De plus, quand on lit l'article, l'introduction en dit long sur la vision, obsolète du XXème siècle, pour le reste :

"La notion de chômage telle que nous la concevons aujourd’hui est apparue au xixe siècle en même temps que la révolution industrielle. "

Faux! Jusqu'à la fin des Trente glorieuses, consécutivement à la crise pétrolière des années 70, il s'agissait de chômage naturel. Ca arrangeait bien l'ouvrier, ça lui faisait des vacances, en particulier au XIXème siècle où il n'y avait que durant ses périodes de chômage qu'il avait congé.

A cette époque, nous avions le plein emploi (4.5% de chômage, c'est le plein emploi).

A la suite des Trente glorieuses, il s'est transformé en chômage conjoncturel, qui se reconnaît par de plus grandes durées d'indemnisations et plus de difficultés de retrouver un emploi.

Aujourd'hui, il s'agit de chômage infrastructurel. Le problème n'est plus l'emploi, mais le refus de la société d'admettre que le travail, c'est terminé!

On continue ensuite, où là on vire à la GABEGIE, avec le pouvoir de création monétaire...

Entre la crise pétrolière et 1986, l'Etat avait ce pouvoir de création monétaire. Pompidou fût le premier à y faire appel pour financer la perte des emplois et les investissements d'Etat.
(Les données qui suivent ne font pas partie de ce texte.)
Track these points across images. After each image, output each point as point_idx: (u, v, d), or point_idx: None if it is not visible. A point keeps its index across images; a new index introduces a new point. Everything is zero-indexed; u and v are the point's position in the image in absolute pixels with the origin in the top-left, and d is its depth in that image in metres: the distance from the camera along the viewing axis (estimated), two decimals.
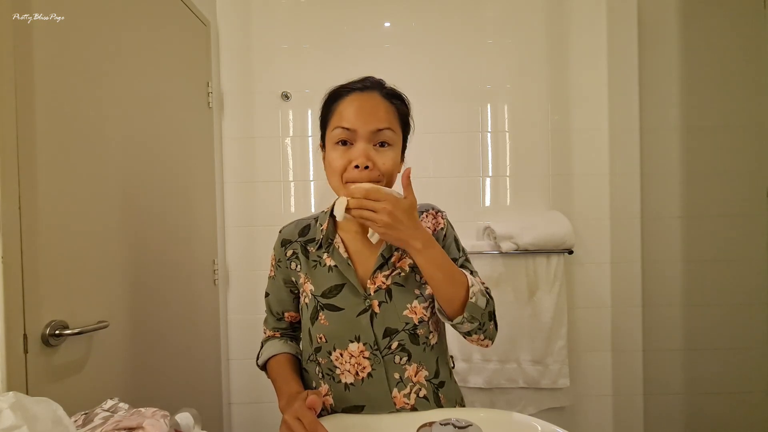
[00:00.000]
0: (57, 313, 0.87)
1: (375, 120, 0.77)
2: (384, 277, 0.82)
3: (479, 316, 0.77)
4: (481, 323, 0.78)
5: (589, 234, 1.68)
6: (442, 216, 0.89)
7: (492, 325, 0.82)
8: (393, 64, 1.69)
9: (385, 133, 0.78)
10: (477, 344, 0.83)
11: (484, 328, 0.80)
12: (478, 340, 0.82)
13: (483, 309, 0.78)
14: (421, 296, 0.82)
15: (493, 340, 0.83)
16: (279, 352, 0.91)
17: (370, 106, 0.78)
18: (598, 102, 1.67)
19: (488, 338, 0.82)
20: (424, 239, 0.74)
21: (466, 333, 0.81)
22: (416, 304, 0.81)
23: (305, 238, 0.89)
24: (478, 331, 0.79)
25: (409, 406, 0.81)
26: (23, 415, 0.48)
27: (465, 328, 0.79)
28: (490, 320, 0.81)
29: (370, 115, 0.77)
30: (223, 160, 1.71)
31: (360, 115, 0.77)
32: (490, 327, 0.81)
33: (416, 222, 0.73)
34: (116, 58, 1.09)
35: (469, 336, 0.81)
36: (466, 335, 0.82)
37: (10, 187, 0.78)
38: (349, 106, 0.78)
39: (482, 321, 0.78)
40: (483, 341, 0.82)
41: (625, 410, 1.69)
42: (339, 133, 0.78)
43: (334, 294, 0.83)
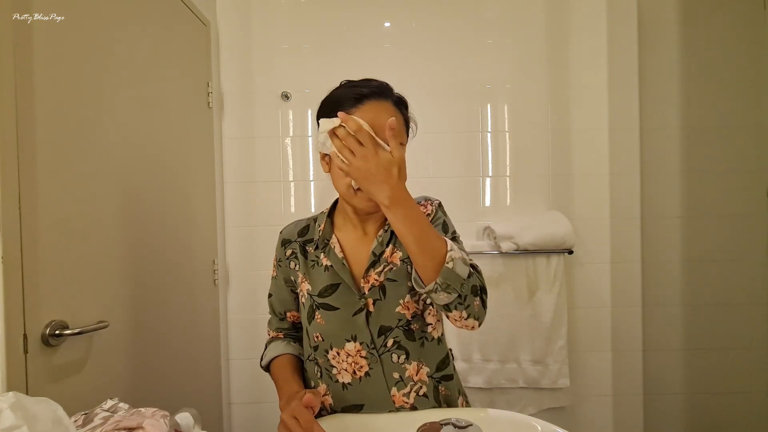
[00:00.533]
0: (57, 313, 0.87)
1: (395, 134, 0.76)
2: (377, 275, 0.82)
3: (458, 286, 0.70)
4: (461, 296, 0.71)
5: (589, 234, 1.68)
6: (431, 203, 0.87)
7: (477, 301, 0.74)
8: (393, 64, 1.69)
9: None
10: (461, 325, 0.76)
11: (465, 302, 0.72)
12: (461, 319, 0.74)
13: (463, 278, 0.70)
14: (413, 289, 0.81)
15: (479, 321, 0.76)
16: (282, 353, 0.91)
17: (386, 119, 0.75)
18: (598, 102, 1.67)
19: (472, 317, 0.74)
20: (395, 197, 0.68)
21: (446, 308, 0.74)
22: (408, 299, 0.81)
23: (304, 238, 0.90)
24: (459, 306, 0.72)
25: (409, 405, 0.82)
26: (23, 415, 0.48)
27: (441, 299, 0.71)
28: (475, 295, 0.73)
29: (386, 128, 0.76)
30: (223, 160, 1.71)
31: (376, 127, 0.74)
32: (475, 303, 0.74)
33: (391, 178, 0.68)
34: (116, 58, 1.09)
35: (449, 312, 0.74)
36: (446, 311, 0.74)
37: (10, 187, 0.78)
38: (365, 115, 0.75)
39: (462, 293, 0.71)
40: (466, 320, 0.74)
41: (625, 410, 1.69)
42: None
43: (329, 293, 0.83)
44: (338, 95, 0.80)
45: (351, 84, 0.82)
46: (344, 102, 0.78)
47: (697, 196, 1.74)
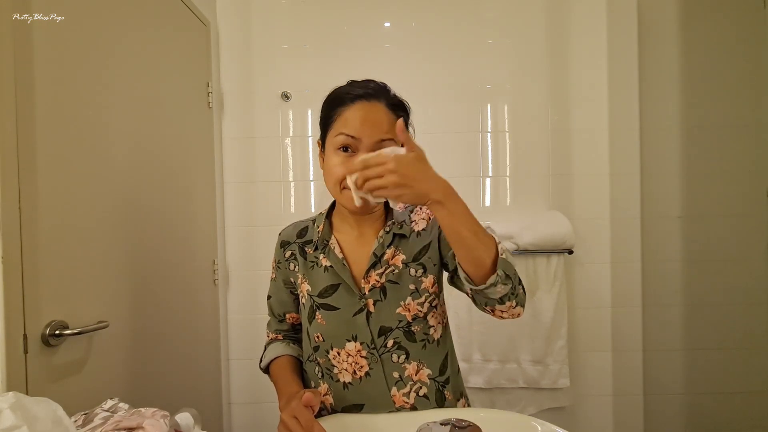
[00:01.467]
0: (57, 313, 0.87)
1: (379, 131, 0.77)
2: (378, 276, 0.82)
3: (512, 275, 0.70)
4: (513, 286, 0.71)
5: (589, 234, 1.68)
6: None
7: (521, 288, 0.74)
8: (393, 65, 1.69)
9: (388, 144, 0.77)
10: (508, 315, 0.75)
11: (515, 291, 0.72)
12: (510, 309, 0.73)
13: (515, 268, 0.71)
14: (416, 291, 0.82)
15: (524, 307, 0.75)
16: (281, 354, 0.92)
17: (376, 117, 0.77)
18: (598, 102, 1.67)
19: (520, 304, 0.74)
20: (444, 189, 0.67)
21: (499, 301, 0.72)
22: (410, 301, 0.81)
23: (303, 239, 0.90)
24: (511, 296, 0.71)
25: (409, 405, 0.82)
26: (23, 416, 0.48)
27: (498, 292, 0.69)
28: (519, 283, 0.74)
29: (374, 126, 0.76)
30: (223, 160, 1.71)
31: (365, 124, 0.76)
32: (520, 291, 0.74)
33: (428, 173, 0.66)
34: (116, 58, 1.09)
35: (501, 304, 0.72)
36: (498, 304, 0.72)
37: (10, 187, 0.78)
38: (355, 114, 0.77)
39: (515, 282, 0.71)
40: (515, 308, 0.74)
41: (625, 410, 1.69)
42: (342, 140, 0.77)
43: (329, 293, 0.83)
44: (338, 93, 0.82)
45: (352, 83, 0.83)
46: (342, 100, 0.80)
47: (697, 196, 1.74)
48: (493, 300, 0.72)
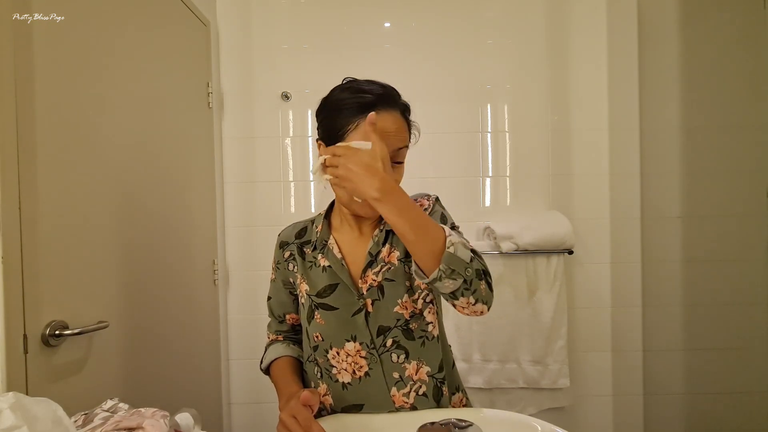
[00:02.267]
0: (57, 313, 0.87)
1: (397, 141, 0.77)
2: (374, 275, 0.82)
3: (462, 270, 0.68)
4: (467, 280, 0.69)
5: (589, 234, 1.68)
6: (427, 199, 0.87)
7: (483, 285, 0.72)
8: (393, 65, 1.69)
9: (402, 151, 0.79)
10: (469, 312, 0.74)
11: (472, 287, 0.70)
12: (468, 305, 0.72)
13: (466, 262, 0.69)
14: (411, 288, 0.82)
15: (488, 305, 0.74)
16: (281, 355, 0.92)
17: (394, 128, 0.77)
18: (598, 102, 1.67)
19: (480, 301, 0.72)
20: (383, 188, 0.67)
21: (452, 296, 0.71)
22: (407, 298, 0.81)
23: (302, 240, 0.90)
24: (465, 291, 0.70)
25: (409, 404, 0.81)
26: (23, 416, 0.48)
27: (447, 287, 0.69)
28: (480, 279, 0.71)
29: (395, 137, 0.76)
30: (223, 160, 1.71)
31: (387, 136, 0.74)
32: (481, 287, 0.71)
33: (374, 172, 0.67)
34: (116, 58, 1.09)
35: (456, 300, 0.72)
36: (453, 299, 0.72)
37: (10, 187, 0.78)
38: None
39: (467, 278, 0.69)
40: (474, 306, 0.72)
41: (625, 410, 1.69)
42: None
43: (328, 293, 0.83)
44: (342, 101, 0.77)
45: (355, 87, 0.78)
46: (350, 107, 0.75)
47: (697, 196, 1.74)
48: (446, 294, 0.72)
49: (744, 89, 1.73)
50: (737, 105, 1.73)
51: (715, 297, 1.74)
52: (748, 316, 1.74)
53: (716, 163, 1.74)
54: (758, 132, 1.73)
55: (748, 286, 1.73)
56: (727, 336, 1.74)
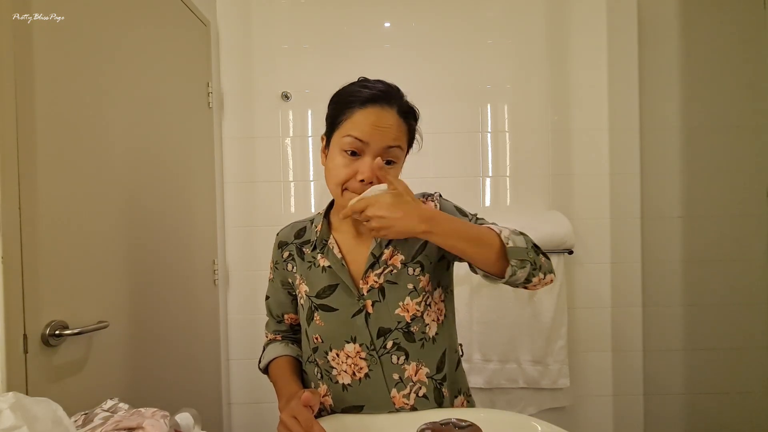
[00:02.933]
0: (57, 313, 0.87)
1: (387, 138, 0.76)
2: (376, 276, 0.82)
3: (526, 256, 0.72)
4: (533, 263, 0.74)
5: (589, 234, 1.68)
6: (432, 198, 0.87)
7: (542, 257, 0.77)
8: (393, 65, 1.69)
9: (394, 150, 0.78)
10: (541, 286, 0.78)
11: (537, 265, 0.75)
12: (541, 282, 0.77)
13: (525, 247, 0.74)
14: (415, 291, 0.81)
15: (553, 272, 0.79)
16: (280, 355, 0.91)
17: (387, 123, 0.76)
18: (598, 102, 1.67)
19: (548, 272, 0.77)
20: (425, 220, 0.69)
21: (526, 281, 0.75)
22: (408, 301, 0.81)
23: (301, 240, 0.90)
24: (535, 271, 0.74)
25: (409, 406, 0.81)
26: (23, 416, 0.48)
27: (522, 277, 0.73)
28: (538, 254, 0.76)
29: (384, 132, 0.76)
30: (223, 160, 1.71)
31: (375, 130, 0.75)
32: (542, 260, 0.76)
33: (409, 208, 0.69)
34: (116, 58, 1.09)
35: (529, 283, 0.76)
36: (525, 284, 0.76)
37: (10, 187, 0.78)
38: (366, 118, 0.76)
39: (531, 259, 0.73)
40: (545, 278, 0.77)
41: (625, 410, 1.69)
42: (350, 142, 0.76)
43: (327, 294, 0.83)
44: (350, 92, 0.80)
45: (361, 83, 0.81)
46: (353, 101, 0.78)
47: (697, 196, 1.74)
48: (521, 283, 0.76)
49: (744, 89, 1.73)
50: (737, 105, 1.73)
51: (715, 297, 1.74)
52: (748, 316, 1.73)
53: (716, 163, 1.74)
54: (758, 132, 1.73)
55: (748, 286, 1.73)
56: (727, 336, 1.74)
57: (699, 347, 1.75)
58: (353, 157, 0.77)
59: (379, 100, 0.77)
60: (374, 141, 0.75)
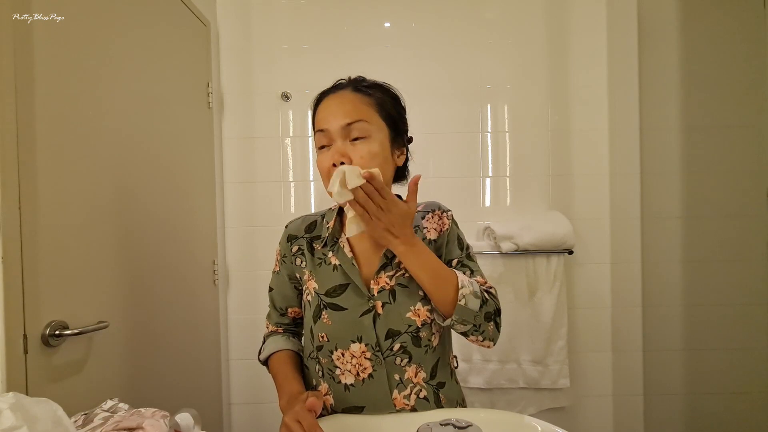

VGE a pris la relève et Mitterrand la suite, jusqu'à la première cohabitation de 86 où l'opposition est repassée à la majorité et s'est alors opposée à la loi de finance, contraignant Mitterrand à emprunter sur les marchés et donc à surendetter la France.

Durant 15 ans la France a connu une inflation de 10% en moyenne et sur cette durée, le franc français s'est dévalué de plus de 80%, passant de 1 franc français pour 4 francs suisses à exactement le contraire.

Autrement dit, la politique que soutient l'auteur a RUINE la France...en 15 ans!

Cet article est une des nombreuses théories fumeuses que je combats et qui contaminent le web avec des croyances mystiques, focalisant le regard de l'internaute moyen qui n'y comprend déjà pas grand-chose grâce à cette vision simpliste et populiste.

Non, nous sommes au XXIème siècle et au XXIème siècle, il faut une économie du XXIème siècle, évidemment...qui inclut qu'il n'y a plus de travail et donc plus de chômeurs.